CELLULAR PROLIFERATION DATA
Grouped disintegrations per minute (dpm):
- Vehicle group: 856.44
- 5% test group: 592.18
- 10% test group: 781.60
- 25% test group: 893.85
- 50% test group: 4239.23
- 100% test group: 239.13

The quantity of cells obtained in each group was satisfactory and the cellularity correlated with incorporation of 3H-TdR. The cell viability was higher than 80% in each group. In the positive control group given HCA at the concentration of 25%, an increase in cellularity and a stimulation index exceeding the threshold value of 3 (SI = 5.65) were noted. The study was therefore considered valid.
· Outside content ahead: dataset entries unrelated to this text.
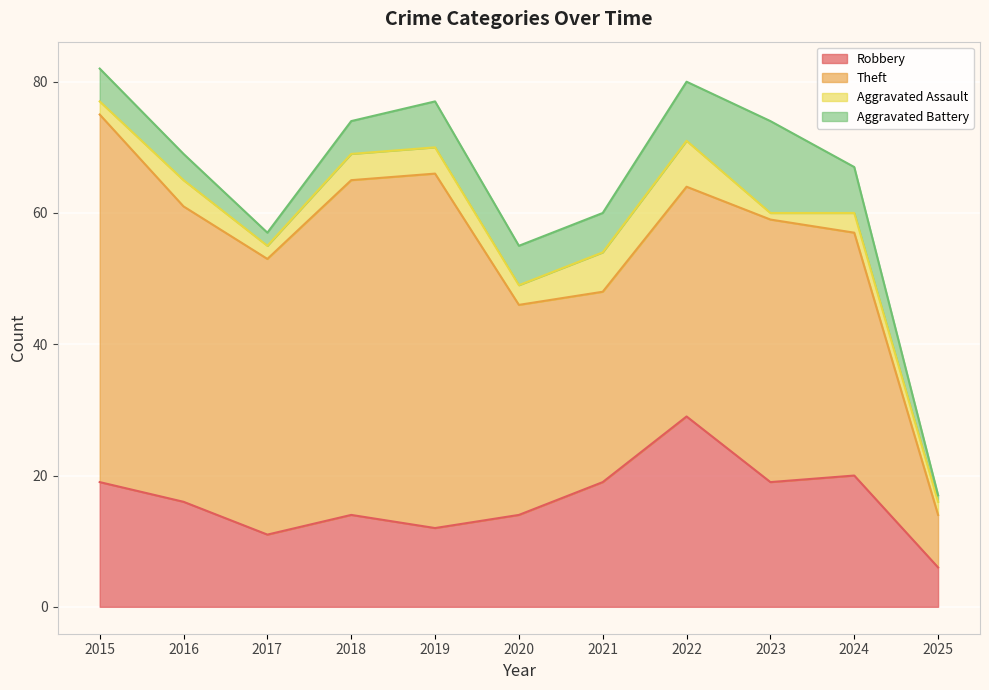

At how many categories does at least one series exceed 5?

11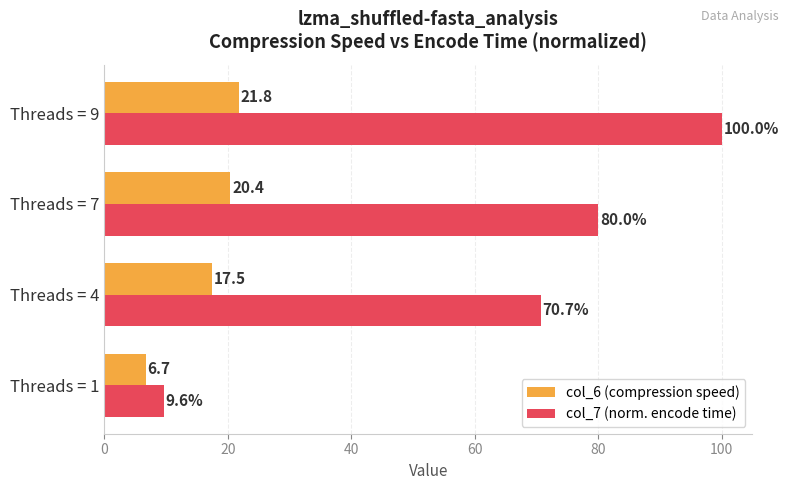

At which label is col_7 (norm. encode time) closest to 54?

Threads = 4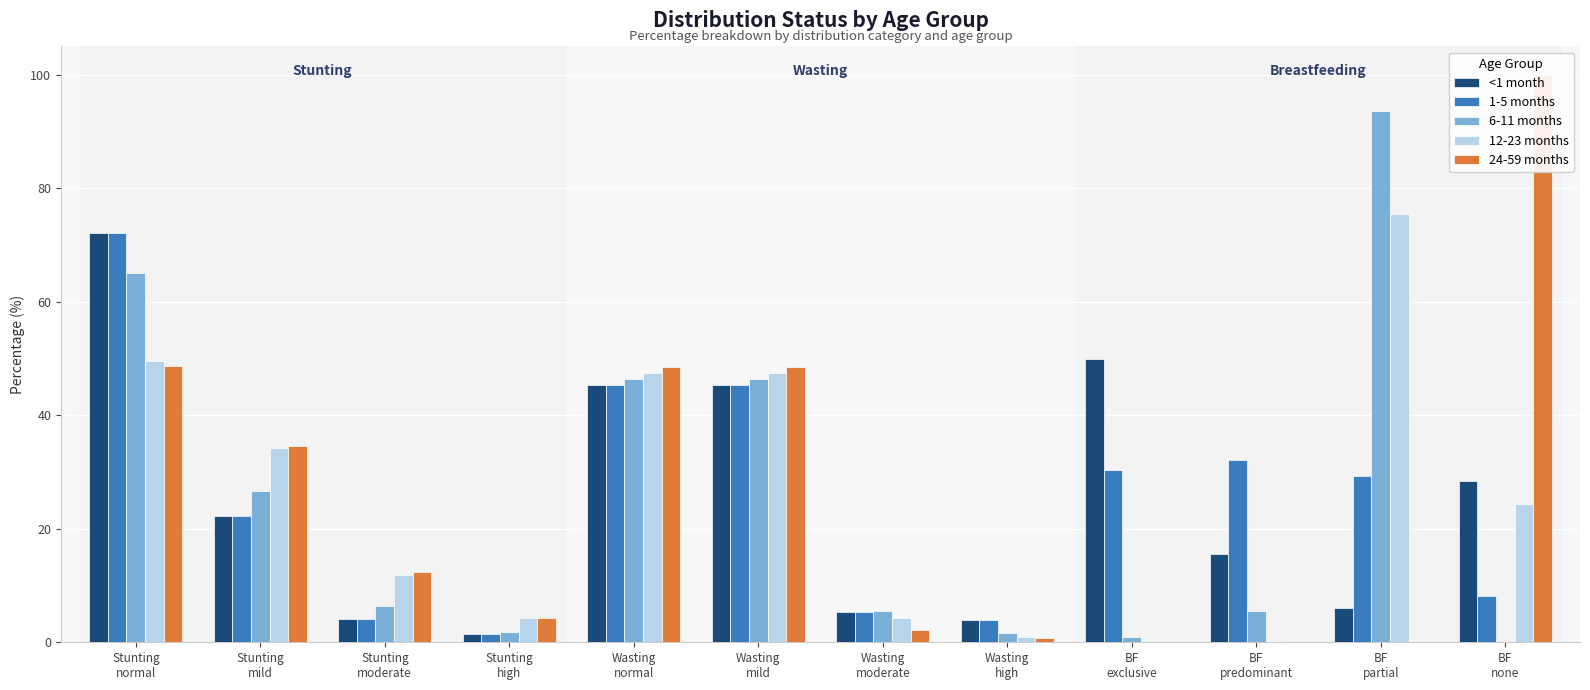

Rank the series at Stunting
high from highest to lowest value.

24-59 months, 12-23 months, 6-11 months, <1 month, 1-5 months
DETAILS ON STIMULATION INDEX CALCULATION
The stimulation index was calculated by dividing the dpm/group for the test groups through the dpm/group for the vehicle group.
In the treated groups, a positive lymphoproliferative response (SI > 3) was noted at the concentration of 50%, without clear evidence of a dose-response relationship.

EC3 CALCULATION
Calculation of the EC3 value (theoretical concentration of the test item resulting in a SI value of 3) was performed on the basis of a dose-effect response, excluding the result at the 100% concentration.

CLINICAL OBSERVATIONS
No clinical signs and no mortality were observed during the study. No cutaneous reactions and noteworthy increase in ear thickness were observed at any tested concentrations.

BODY WEIGHTS
The body weight gain of the treated animals was similar to that of controls.

Interpretation of results:

other: Skin Sensitiser 1B

Remarks:

in accordance with EU CLP (EC 1272/2008 and its updates)

Conclusions:

A positive lymphoproliferative response (SI > 3) was noted at the concentration of 50%, without clear evidence of a dose-response relationship. Based interpolation between the 25 and 50% dose, the test item was found to have an EC3 value of 38% and is considered to be a sensitiser under the conditions of the test.

Executive summary:

The skin sensitisation potential of the Geranium oil has been tested according to the OECD TG 429 (Local Lymph Node Assay) guideline. At 5, 10, 25, 50, and 100% the substance showed SI values of 0.69, 0.91, 1.04, 4.95 and 2.23, respectively. No cutaneous reactions and noteworthy increase in ear thickness were observed at any tested concentrations. In the treated groups, a positive lymphoproliferative response (SI > 3) was noted at the concentration of 50%, without clear evidence of a dose-response relationship. Based interpolation between the 25 and 50% dose, the test item was found to have an EC3 value of 38% and is considered to be a sensitiser under the conditions of the test.

Endpoint conclusion

Endpoint conclusion:

adverse effect observed (sensitising)

Additional information:

Skin sensitisation

The skin sensitisation potential of the Geranium oil has been tested according to the OECD TG 429 (Local Lymph Node Assay) guideline. At 5, 10, 25, 50, and 100% the substance showed SI values of 0.69, 0.91, 1.04, 4.95 and 2.23, respectively. No cutaneous reactions and noteworthy increase in ear thickness were observed at any tested concentrations. In the treated groups, a positive lymphoproliferative response (SI > 3) was noted at the concentration of 50%, without clear evidence of a dose-response relationship. Based interpolation between the 25 and 50% dose, the test item was found to have an EC3 value of 38% and is considered to be a sensitiser under the conditions of the test.

Justification for classification or non-classification

Based on the available data, the substance is classified as a skin sensitiser (Skin Sens. 1B / H317) in accordance with the criteria outlined in EU CLP (EC no 1272/2008 and its amendments).